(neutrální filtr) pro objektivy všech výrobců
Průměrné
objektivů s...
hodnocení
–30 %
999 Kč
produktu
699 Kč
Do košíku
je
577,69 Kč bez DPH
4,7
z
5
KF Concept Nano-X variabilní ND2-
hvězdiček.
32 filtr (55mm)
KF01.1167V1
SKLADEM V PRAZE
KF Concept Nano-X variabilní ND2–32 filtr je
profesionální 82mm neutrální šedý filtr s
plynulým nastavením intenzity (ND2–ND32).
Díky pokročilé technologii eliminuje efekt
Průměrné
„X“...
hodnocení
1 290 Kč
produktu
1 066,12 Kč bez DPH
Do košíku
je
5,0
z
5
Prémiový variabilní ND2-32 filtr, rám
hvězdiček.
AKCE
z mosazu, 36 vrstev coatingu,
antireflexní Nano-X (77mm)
━━━━━━━━
Count every line of the entries that holds the string "Nano". Please answer with the count alone.

3